PROMPT:
Extend the email thread about the trimmed Squeak mailing list archive, picking up right after its final sentence.

I noticed that the Yahoo archive of the Squeak mailing list (http://groups.yahoo.com/group/squeak/) has been trimmed so that everything before December 2001 seemingly is no longer accessible.
Does anyone know why this happened, and how we can get the history restored, and how we can avoid this happening again in the future?
Cheers,
-- Scott
On Wed, Sep 25, 2002 at 10:22:15PM -0700, Scott Wallace wrote:
I noticed that the Yahoo archive of the Squeak mailing list (http://groups.yahoo.com/group/squeak/) has been trimmed so that everything before December 2001 seemingly is no longer accessible.
Does anyone know why this happened, and how we can get the history restored, and how we can avoid this happening again in the future?
The best would be not to rely on yahoo for the archive. There is a nice archive at the squeakfoundation site: http://lists.squeakfoundation.org/pipermail/squeak-dev/
This is even nicely searchable with google. (if you add "site:lists.squeakfoundation.org" the query gets restricted to the list-archives). Of course it takes some weeks for google to index the latest posts.
The problem is that the archive contains only posts starting from 6/2001.

RECORDS:

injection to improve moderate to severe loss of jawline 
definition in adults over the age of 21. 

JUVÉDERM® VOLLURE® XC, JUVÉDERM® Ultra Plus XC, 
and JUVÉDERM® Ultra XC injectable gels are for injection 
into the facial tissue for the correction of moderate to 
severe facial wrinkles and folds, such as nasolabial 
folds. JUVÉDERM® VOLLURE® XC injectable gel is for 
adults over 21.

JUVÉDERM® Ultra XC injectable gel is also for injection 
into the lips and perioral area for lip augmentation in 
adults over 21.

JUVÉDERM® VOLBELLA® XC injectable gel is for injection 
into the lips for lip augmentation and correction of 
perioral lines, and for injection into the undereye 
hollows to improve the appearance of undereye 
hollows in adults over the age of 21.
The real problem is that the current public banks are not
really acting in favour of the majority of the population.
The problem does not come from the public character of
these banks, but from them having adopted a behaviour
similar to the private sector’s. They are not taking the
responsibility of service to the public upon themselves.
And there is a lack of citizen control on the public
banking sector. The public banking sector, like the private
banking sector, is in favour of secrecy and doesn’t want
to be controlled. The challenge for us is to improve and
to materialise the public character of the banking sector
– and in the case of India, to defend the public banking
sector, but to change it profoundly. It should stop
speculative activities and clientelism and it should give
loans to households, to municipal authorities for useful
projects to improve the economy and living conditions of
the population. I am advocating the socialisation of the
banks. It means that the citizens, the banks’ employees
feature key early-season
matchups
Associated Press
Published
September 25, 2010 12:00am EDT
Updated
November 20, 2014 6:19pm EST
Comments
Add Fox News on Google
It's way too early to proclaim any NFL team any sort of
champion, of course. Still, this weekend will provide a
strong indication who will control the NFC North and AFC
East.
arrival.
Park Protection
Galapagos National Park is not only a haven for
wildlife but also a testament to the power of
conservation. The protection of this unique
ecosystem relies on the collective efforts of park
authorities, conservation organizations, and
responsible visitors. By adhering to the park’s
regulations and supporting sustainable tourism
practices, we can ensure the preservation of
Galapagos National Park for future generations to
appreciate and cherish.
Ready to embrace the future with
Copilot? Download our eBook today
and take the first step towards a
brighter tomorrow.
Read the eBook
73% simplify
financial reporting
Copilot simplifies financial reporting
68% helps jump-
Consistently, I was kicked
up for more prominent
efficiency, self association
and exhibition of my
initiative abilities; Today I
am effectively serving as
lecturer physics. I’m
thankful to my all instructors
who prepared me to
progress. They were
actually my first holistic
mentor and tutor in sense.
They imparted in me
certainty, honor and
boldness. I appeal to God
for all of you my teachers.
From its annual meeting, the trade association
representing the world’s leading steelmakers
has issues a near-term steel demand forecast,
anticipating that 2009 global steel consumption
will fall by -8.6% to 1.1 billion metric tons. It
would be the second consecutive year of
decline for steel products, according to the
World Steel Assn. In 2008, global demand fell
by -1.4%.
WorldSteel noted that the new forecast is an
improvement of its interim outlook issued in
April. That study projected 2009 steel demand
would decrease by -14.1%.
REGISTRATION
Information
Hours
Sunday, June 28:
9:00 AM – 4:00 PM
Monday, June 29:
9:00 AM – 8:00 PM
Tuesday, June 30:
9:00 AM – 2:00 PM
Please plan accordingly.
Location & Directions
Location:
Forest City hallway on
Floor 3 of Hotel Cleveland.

SOLVED PROBLEM:
We should really try to have a *complete* archive of the Squeak Mailinglist... did anyone save all messages? I have archived all incoming email starting from sometime in 1999, I could dig out all Squak-dev messages from that point on. But it would be interesting to have all the older posts, too.
Marcus
Marcus Denker wrote:
On Wed, Sep 25, 2002 at 10:22:15PM -0700, Scott Wallace wrote:
I noticed that the Yahoo archive of the Squeak mailing list (http://groups.yahoo.com/group/squeak/) has been trimmed so that everything before December 2001 seemingly is no longer accessible.
Does anyone know why this happened, and how we can get the history restored, and how we can avoid this happening again in the future?
The best would be not to rely on yahoo for the archive. There is a nice archive at the squeakfoundation site: http://lists.squeakfoundation.org/pipermail/squeak-dev/
This is even nicely searchable with google. (if you add "site:lists.squeakfoundation.org" the query gets restricted to the list-archives). Of course it takes some weeks for google to index the latest posts.
The problem is that the archive contains only posts starting from 6/2001.
We should really try to have a *complete* archive of the Squeak Mailinglist... did anyone save all messages? I have archived all incoming email starting from sometime in 1999, I could dig out all Squak-dev messages from that point on. But it would be interesting to have all the older posts, too.
http://squeak.cs.uiuc.edu/mail/squeak.old/ http://squeak.cs.uiuc.edu/mail/squeak/ These archives are quite old. Maybe they can be retrofitted to the newer list archive at lists.squeakfoundation.org?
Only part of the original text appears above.